**YOUR TASK**.
Search through the entries for the word "Lean" and copy every line that has it.

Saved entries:
===============

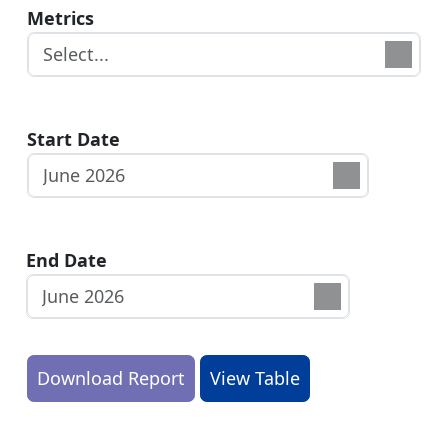
Metrics
Start Date
End Date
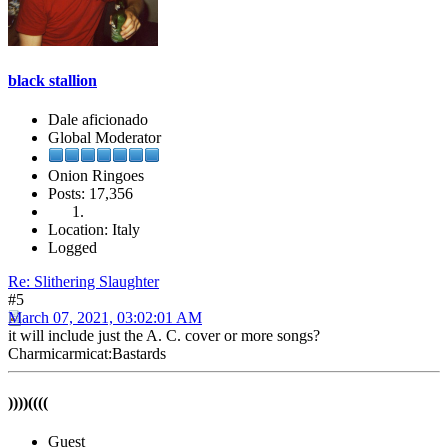
black stallion
Dale aficionado
Global Moderator
Onion Ringoes
Posts: 17,356
Location: Italy
Logged
Re: Slithering Slaughter
#5
March 07, 2021, 03:02:01 AM
it will include just the A. C. cover or more songs?
Charmicarmicat:Bastards
))))((((
Guest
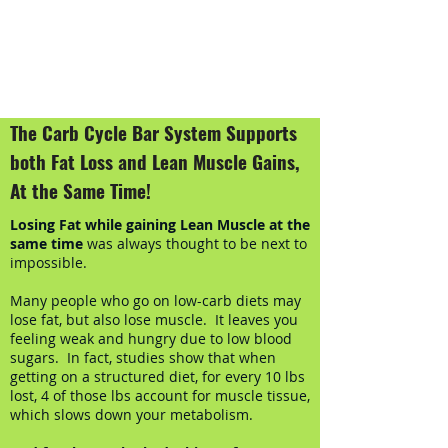
The Carb Cycle Bar System Supports
both Fat Loss and Lean Muscle Gains,
At the Same Time!
Losing Fat while gaining Lean Muscle at the
same time
was always thought to be next to
impossible.
Many people who go on low-carb diets may
lose fat, but also lose muscle. It leaves you
feeling weak and hungry due to low blood
sugars. In fact, studies show that when
getting on a structured diet, for every 10 lbs
lost, 4 of those lbs account for muscle tissue,
which slows down your metabolism.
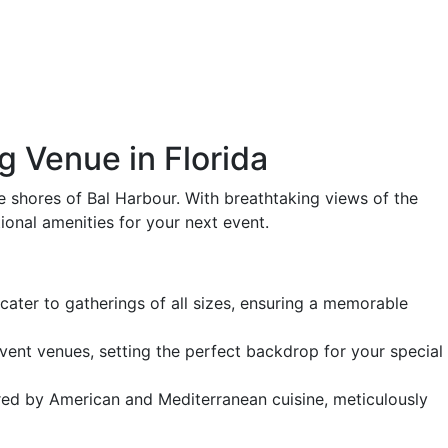
g Venue in Florida
ne shores of Bal Harbour. With breathtaking views of the
ional amenities for your next event.
ater to gatherings of all sizes, ensuring a memorable
nt venues, setting the perfect backdrop for your special
pired by American and Mediterranean cuisine, meticulously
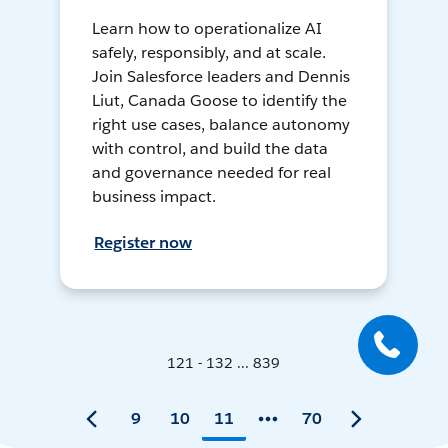
Learn how to operationalize AI
safely, responsibly, and at scale.
Join Salesforce leaders and Dennis
Liut, Canada Goose to identify the
right use cases, balance autonomy
with control, and build the data
and governance needed for real
business impact.
Register now
121 - 132 ... 839
9
10
11
70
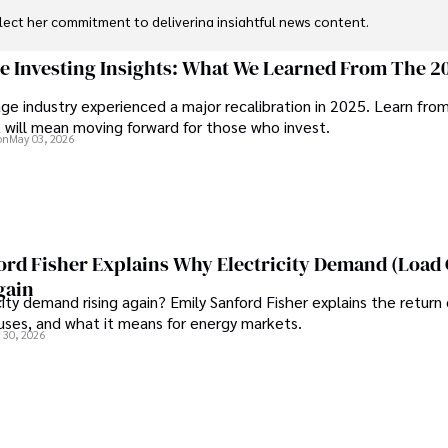
flect her commitment to delivering insightful news content. 

through travel and pursuing outdoor photography
ge Investing Insights: What We Learned From The 2
ge industry experienced a major recalibration in 2025. Learn fro
t will mean moving forward for those who invest.
on
May 03, 2026
ord Fisher Explains Why Electricity Demand (Load
gain
city demand rising again? Emily Sanford Fisher explains the return 
auses, and what it means for energy markets.
 30, 2026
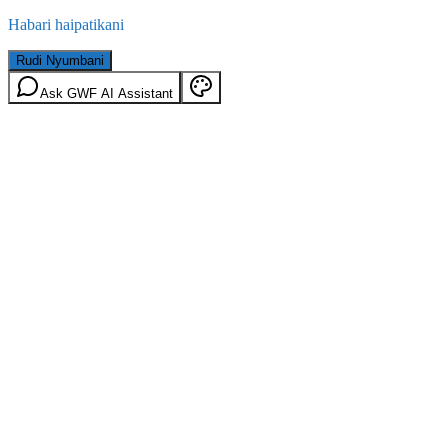
Habari haipatikani
Rudi Nyumbani
Ask GWF AI Assistant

===============

**EXERCISE RESPONSE**.
both Fat Loss and Lean Muscle Gains,
Losing Fat while gaining Lean Muscle at the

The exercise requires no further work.